Um ihr Anliegen zu unterstützen, hat die Gruppe bei Freunden, in Schulen und auf der Straße Unterschriften gesammelt. Über 500 sind so bereits zusammengekommen. Diese Liste haben sie gemeinsam mit ihrem Brief im März bei der Stadt eingereicht. Dazu hat Marina Petzi, Mutter von Milan, ein Anschreiben formuliert, das alle wichtigen Informationen zum Vorhaben Pumptrack enthält. Unter anderem hat sie Vorschläge für Standorte recherchiert: „Am ehesten würde es Richtung Sportstätten oder Brückenkopf-Park gehen, da die Jungs dort auch etwas lauter sein könnten“, sagt Petzi.
Sie wünscht sich Verständnis für das Anliegen der Kinder, draußen aktiv zu sein. Oft würden Menschen sich beschweren, dass die Kinder heutzutage nur noch drinnen sitzen, aber es gebe gar nicht mehr genügend Möglichkeiten, draußen etwas zu unternehmen. „Es ist unglaublich, was die für Kilometer mit dem Fahrrad machen, aber an den meisten Stellen ist es wegen des Verkehrs auch nicht ungefährlich“, berichtet sie.
Im Pumptrack sieht Petzi auch die Möglichkeit, verschiedene Gruppen einzubeziehen. Selbst Kleinkinder könnten dort mit ihrem Laufrad fahren, für Fahranfänger schule es zum Beispiel die Koordination. „Pumptracks bewegen und beleben die Stadt“, findet Petzi, „sie bringen Menschen unterschiedlicher Herkunft zusammen.“ In ihren Augen würde die Stadt damit eine neue sportliche Begegnungsstätte ermöglichen.
Ob diese tatsächlich gebaut wird, entscheidet die Politik. Im Hauptausschuss am vergangenen Montag wurde das Anliegen vorgestellt, auch Petzi hat an der Sitzung teilgenommen. „Die Reaktionen waren absolut positiv, ich habe kein Nein gehört“, berichtet sie. Zum Schluss habe der Bürgermeister appelliert, sich doch dann auch bald ein Mountainbike zu kaufen.
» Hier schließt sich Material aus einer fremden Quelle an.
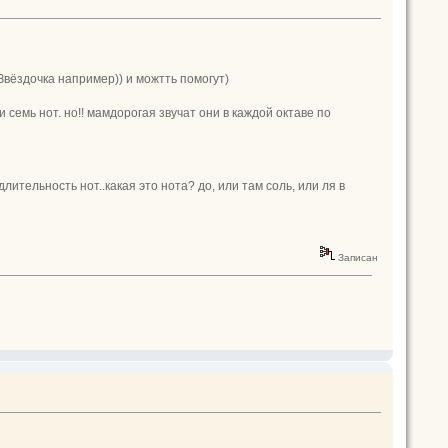
Звёздочка например)) и можтть помогут)
и семь нот. но!! мамдорогая звучат они в каждой октаве по
 длительность нот..какая это нота? до, или там соль, или ля в
Записан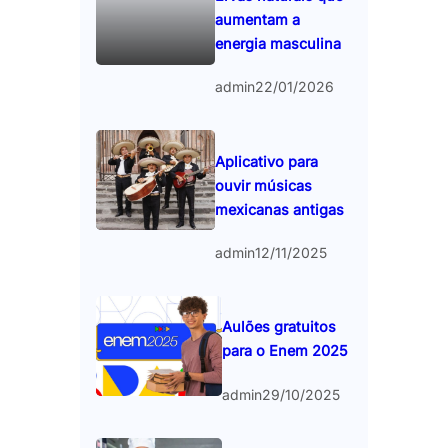
aumentam a
energia masculina
admin
22/01/2026
Aplicativo para
ouvir músicas
mexicanas antigas
admin
12/11/2025
Aulões gratuitos
para o Enem 2025
admin
29/10/2025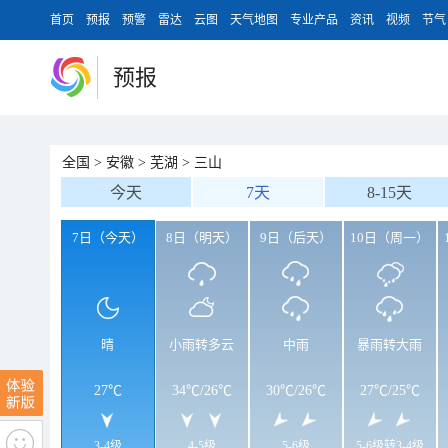
首页
预报
预警
雷达
云图
天气地图
专业产品
资讯
视频
节气
预报
全国
>
安徽
>
芜湖
>
三山
今天
7天
8-15天
7日（今天）
8日（明天）
9日（后天）
10日（周一）
晴
小雨转多云
中雨
暴雨转大雨
27℃
34℃
/
26℃
30℃
/
26℃
27℃
/
25℃
3-4级
4-5级
5-6级
5-6级转3-4级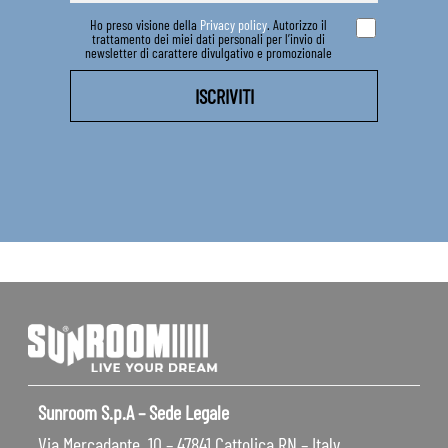
Ho preso visione della
Privacy policy
. Autorizzo il
trattamento dei miei dati personali per l’invio di
newsletter di carattere divulgativo e promozionale
Sunroom S.p.A – Sede Legale
Via Mercadante, 10 – 47841 Cattolica RN – Italy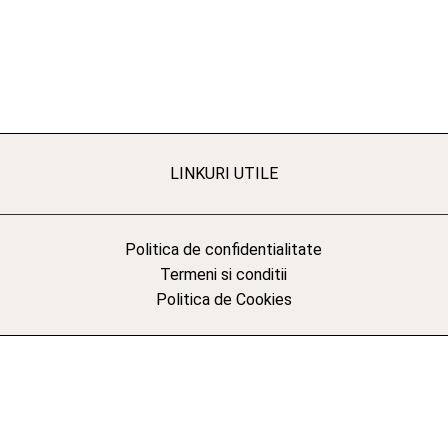
LINKURI UTILE
Politica de confidentialitate
Termeni si conditii
Politica de Cookies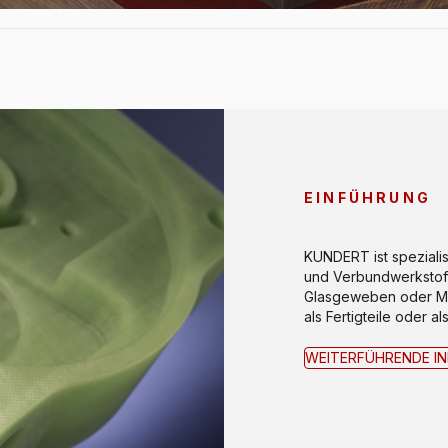
EINFÜHRUNG
KUNDERT ist spezialis
und Verbundwerkstoff
Glasgeweben oder Mine
als Fertigteile oder a
WEITERFÜHRENDE I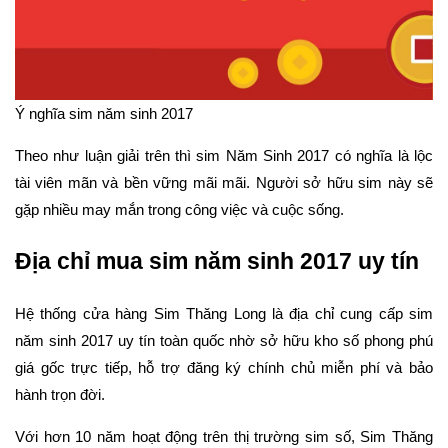
Ý nghĩa sim năm sinh 2017
Theo như luận giải trên thì sim Năm Sinh 2017 có nghĩa là lộc
tài viên mãn và bền vững mãi mãi. Người sở hữu sim này sẽ
gặp nhiều may mắn trong công việc và cuộc sống.
Địa chỉ mua sim năm sinh 2017 uy tín
Hệ thống cửa hàng Sim Thăng Long là địa chỉ cung cấp sim
năm sinh 2017 uy tín toàn quốc nhờ sở hữu kho số phong phú
giá gốc trực tiếp, hỗ trợ đăng ký chính chủ miễn phí và bảo
hành trọn đời.
Với hơn 10 năm hoạt động trên thị trường sim số, Sim Thăng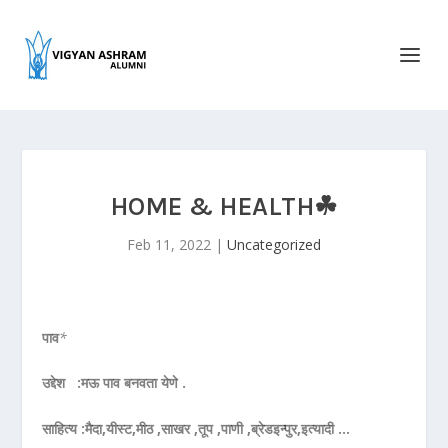
HOME & HEALTH☘︎
Feb 11, 2022
|
Uncategorized
पाव
*
उद्देश :मऊ पाव बनवता येणे .
साहित्य :मैदा,यीस्ट,मीठ ,साखर ,तूप ,पाणी ,ब्रेडइन्पुर,इत्यादी …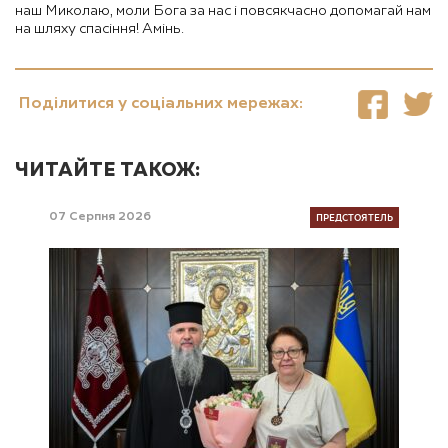
наш Миколаю, моли Бога за нас і повсякчасно допомагай нам
на шляху спасіння! Амінь.
Поділитися у соціальних мережах:
ЧИТАЙТЕ ТАКОЖ:
ПРЕДСТОЯТЕЛЬ
07 Серпня 2026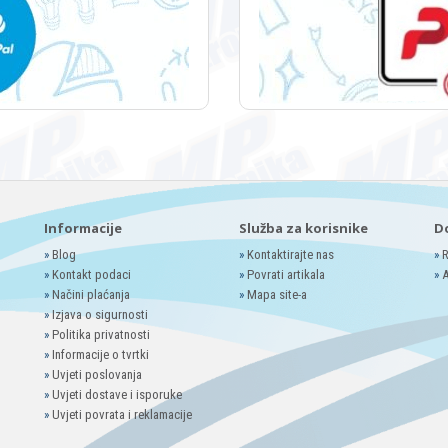
Informacije
Služba za korisnike
D
»
Blog
»
Kontaktirajte nas
»
R
»
Kontakt podaci
»
Povrati artikala
»
A
»
Načini plaćanja
»
Mapa site-a
»
Izjava o sigurnosti
»
Politika privatnosti
»
Informacije o tvrtki
»
Uvjeti poslovanja
»
Uvjeti dostave i isporuke
»
Uvjeti povrata i reklamacije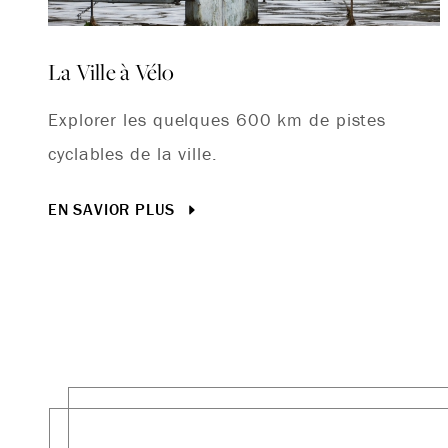
La Ville à Vélo
Explorer les quelques 600 km de pistes
cyclables de la ville.
EN SAVIOR PLUS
Das war sicherlich nicht ganz ernst gemeint, Interessierte könnten aber selbstverständlich jederzeit bei der Gruppe vorbeischauen. Von Seiten der Stadt aus wird das Anliegen in jedem Fall weiter bearbeitet. Fuchs sagt dazu: „Es ist sehr gut angenommen worden und wird definitiv mit ins Integrierte Handlungskonzept aufgenommen.“ Außerdem werde die Stadt nach dem einstimmigen Beschluss nun geeignete Flächen suchen, um das Vorhaben umzusetzen. „Wir sind da festen Willens“, sagt Fuchs optimistisch.
Marina Petzi hat derweil in den beiden Fahrradgeschäften in Jülich (K&K Zweirad und Toms Bike Center) noch weitere Unterschriftenlisten ausgelegt, die Unterstützer unterzeichnen können. Und wer weiß, vielleicht können Marco, Milan und ihre Freunde demnächst ihre eigenen kleinen Wettbewerbe auf einem Pumptrack austragen.